Records from a dataset
BEGIN
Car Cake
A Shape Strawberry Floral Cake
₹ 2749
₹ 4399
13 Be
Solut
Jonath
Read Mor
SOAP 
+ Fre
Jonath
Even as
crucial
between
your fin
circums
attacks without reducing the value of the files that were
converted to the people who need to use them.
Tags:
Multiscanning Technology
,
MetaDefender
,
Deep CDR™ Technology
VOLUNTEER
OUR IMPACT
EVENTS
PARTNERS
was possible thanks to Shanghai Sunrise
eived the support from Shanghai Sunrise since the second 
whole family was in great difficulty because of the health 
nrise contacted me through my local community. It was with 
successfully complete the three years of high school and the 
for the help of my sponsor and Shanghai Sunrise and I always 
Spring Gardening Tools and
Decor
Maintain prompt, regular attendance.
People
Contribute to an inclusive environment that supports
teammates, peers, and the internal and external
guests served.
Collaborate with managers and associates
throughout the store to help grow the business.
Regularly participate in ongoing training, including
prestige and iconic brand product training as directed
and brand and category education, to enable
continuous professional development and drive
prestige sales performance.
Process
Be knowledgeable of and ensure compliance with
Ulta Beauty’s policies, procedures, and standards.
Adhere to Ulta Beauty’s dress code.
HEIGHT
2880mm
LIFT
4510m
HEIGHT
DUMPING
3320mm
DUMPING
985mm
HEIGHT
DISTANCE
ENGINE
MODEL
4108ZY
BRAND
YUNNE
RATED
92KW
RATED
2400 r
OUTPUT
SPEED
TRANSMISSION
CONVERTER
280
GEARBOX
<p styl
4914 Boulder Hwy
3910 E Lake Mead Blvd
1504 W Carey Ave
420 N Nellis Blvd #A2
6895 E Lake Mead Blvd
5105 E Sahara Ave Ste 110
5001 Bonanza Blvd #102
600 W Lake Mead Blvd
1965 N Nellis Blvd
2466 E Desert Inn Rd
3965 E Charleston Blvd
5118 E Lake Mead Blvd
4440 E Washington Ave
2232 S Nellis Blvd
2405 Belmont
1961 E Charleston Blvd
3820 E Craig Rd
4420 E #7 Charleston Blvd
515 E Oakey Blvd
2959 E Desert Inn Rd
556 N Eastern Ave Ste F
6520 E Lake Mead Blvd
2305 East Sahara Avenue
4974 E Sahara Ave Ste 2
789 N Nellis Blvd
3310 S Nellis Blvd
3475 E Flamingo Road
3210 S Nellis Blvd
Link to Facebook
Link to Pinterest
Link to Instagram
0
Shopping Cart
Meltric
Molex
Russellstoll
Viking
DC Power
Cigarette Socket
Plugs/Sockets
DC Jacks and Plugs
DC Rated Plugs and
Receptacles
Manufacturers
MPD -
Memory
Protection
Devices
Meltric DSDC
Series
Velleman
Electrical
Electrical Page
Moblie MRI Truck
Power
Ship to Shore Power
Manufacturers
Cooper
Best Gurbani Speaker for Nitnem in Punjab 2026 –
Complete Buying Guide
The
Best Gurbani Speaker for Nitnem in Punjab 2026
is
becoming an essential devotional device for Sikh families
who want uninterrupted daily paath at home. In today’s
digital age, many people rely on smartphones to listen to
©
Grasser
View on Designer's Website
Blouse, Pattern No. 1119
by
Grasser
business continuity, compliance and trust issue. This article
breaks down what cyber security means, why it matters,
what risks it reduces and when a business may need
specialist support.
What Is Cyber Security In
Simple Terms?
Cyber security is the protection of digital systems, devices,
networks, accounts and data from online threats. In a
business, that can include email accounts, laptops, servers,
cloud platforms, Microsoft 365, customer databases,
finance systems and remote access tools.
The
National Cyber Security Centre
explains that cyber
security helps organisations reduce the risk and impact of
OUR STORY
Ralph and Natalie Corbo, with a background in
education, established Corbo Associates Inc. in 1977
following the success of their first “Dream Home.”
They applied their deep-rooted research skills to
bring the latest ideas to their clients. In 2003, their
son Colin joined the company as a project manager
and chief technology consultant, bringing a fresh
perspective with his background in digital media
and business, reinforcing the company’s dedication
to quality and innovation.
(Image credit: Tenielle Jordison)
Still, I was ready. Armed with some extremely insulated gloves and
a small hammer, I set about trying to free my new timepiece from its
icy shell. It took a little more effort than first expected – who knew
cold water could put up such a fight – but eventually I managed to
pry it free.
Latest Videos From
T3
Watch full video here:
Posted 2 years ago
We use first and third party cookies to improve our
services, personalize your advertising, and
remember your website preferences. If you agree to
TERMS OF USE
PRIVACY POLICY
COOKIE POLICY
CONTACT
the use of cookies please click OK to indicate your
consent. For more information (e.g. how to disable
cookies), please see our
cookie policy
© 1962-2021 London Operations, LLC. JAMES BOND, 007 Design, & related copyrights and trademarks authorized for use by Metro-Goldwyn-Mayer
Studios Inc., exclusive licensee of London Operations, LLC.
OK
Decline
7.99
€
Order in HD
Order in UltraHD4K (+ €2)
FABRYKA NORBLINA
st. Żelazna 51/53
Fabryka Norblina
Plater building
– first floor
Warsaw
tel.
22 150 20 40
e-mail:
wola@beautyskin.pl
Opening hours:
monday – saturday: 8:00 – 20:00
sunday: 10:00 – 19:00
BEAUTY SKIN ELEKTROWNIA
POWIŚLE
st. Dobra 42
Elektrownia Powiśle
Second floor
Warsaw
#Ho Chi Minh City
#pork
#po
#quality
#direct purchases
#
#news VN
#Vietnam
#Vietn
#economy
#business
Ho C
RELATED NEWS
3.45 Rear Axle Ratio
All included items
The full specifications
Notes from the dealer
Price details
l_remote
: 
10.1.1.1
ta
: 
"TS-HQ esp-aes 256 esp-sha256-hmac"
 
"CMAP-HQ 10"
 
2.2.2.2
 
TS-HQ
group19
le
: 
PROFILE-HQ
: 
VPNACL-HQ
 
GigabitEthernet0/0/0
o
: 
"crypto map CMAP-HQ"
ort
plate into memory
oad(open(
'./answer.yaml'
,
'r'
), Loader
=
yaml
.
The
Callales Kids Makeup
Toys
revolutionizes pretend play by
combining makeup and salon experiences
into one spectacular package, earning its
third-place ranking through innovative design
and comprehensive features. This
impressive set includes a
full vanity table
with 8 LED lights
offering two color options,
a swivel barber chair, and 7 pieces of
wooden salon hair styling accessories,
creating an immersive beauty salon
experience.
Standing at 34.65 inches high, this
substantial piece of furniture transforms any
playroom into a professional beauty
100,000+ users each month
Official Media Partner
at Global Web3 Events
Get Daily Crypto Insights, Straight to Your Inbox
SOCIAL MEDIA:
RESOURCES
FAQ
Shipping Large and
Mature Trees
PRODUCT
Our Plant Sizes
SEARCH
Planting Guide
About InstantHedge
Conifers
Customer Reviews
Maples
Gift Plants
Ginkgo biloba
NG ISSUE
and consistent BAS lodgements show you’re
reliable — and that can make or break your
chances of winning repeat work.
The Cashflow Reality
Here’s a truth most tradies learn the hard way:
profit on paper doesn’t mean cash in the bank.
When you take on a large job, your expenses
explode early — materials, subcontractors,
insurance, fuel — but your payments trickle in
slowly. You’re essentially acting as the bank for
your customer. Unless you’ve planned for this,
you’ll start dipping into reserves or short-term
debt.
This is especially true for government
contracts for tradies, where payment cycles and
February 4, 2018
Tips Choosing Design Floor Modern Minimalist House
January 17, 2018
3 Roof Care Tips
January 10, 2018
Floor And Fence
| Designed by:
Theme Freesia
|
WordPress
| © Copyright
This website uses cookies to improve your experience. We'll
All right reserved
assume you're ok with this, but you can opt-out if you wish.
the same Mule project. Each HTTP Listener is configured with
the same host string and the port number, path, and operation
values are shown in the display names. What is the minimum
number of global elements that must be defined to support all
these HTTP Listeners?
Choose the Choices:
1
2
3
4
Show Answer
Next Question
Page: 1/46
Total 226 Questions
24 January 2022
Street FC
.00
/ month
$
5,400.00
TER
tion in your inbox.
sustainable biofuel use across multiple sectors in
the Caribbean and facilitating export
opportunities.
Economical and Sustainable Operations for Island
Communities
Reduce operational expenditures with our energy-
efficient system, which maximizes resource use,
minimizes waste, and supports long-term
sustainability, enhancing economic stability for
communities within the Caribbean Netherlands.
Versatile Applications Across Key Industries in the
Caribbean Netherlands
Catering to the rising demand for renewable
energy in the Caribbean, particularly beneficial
END
PROBLEM: Copy the entries word for word. Start at the first line and end with the line containing "3475 E Flamingo Road".

YOUR SOLUTION:
Car Cake
A Shape Strawberry Floral Cake
₹ 2749
₹ 4399
13 Be
Solut
Jonath
Read Mor
SOAP 
+ Fre
Jonath
Even as
crucial
between
your fin
circums
attacks without reducing the value of the files that were
converted to the people who need to use them.
Tags:
Multiscanning Technology
,
MetaDefender
,
Deep CDR™ Technology
VOLUNTEER
OUR IMPACT
EVENTS
PARTNERS
was possible thanks to Shanghai Sunrise
eived the support from Shanghai Sunrise since the second 
whole family was in great difficulty because of the health 
nrise contacted me through my local community. It was with 
successfully complete the three years of high school and the 
for the help of my sponsor and Shanghai Sunrise and I always 
Spring Gardening Tools and
Decor
Maintain prompt, regular attendance.
People
Contribute to an inclusive environment that supports
teammates, peers, and the internal and external
guests served.
Collaborate with managers and associates
throughout the store to help grow the business.
Regularly participate in ongoing training, including
prestige and iconic brand product training as directed
and brand and category education, to enable
continuous professional development and drive
prestige sales performance.
Process
Be knowledgeable of and ensure compliance with
Ulta Beauty’s policies, procedures, and standards.
Adhere to Ulta Beauty’s dress code.
HEIGHT
2880mm
LIFT
4510m
HEIGHT
DUMPING
3320mm
DUMPING
985mm
HEIGHT
DISTANCE
ENGINE
MODEL
4108ZY
BRAND
YUNNE
RATED
92KW
RATED
2400 r
OUTPUT
SPEED
TRANSMISSION
CONVERTER
280
GEARBOX
<p styl
4914 Boulder Hwy
3910 E Lake Mead Blvd
1504 W Carey Ave
420 N Nellis Blvd #A2
6895 E Lake Mead Blvd
5105 E Sahara Ave Ste 110
5001 Bonanza Blvd #102
600 W Lake Mead Blvd
1965 N Nellis Blvd
2466 E Desert Inn Rd
3965 E Charleston Blvd
5118 E Lake Mead Blvd
4440 E Washington Ave
2232 S Nellis Blvd
2405 Belmont
1961 E Charleston Blvd
3820 E Craig Rd
4420 E #7 Charleston Blvd
515 E Oakey Blvd
2959 E Desert Inn Rd
556 N Eastern Ave Ste F
6520 E Lake Mead Blvd
2305 East Sahara Avenue
4974 E Sahara Ave Ste 2
789 N Nellis Blvd
3310 S Nellis Blvd
3475 E Flamingo Road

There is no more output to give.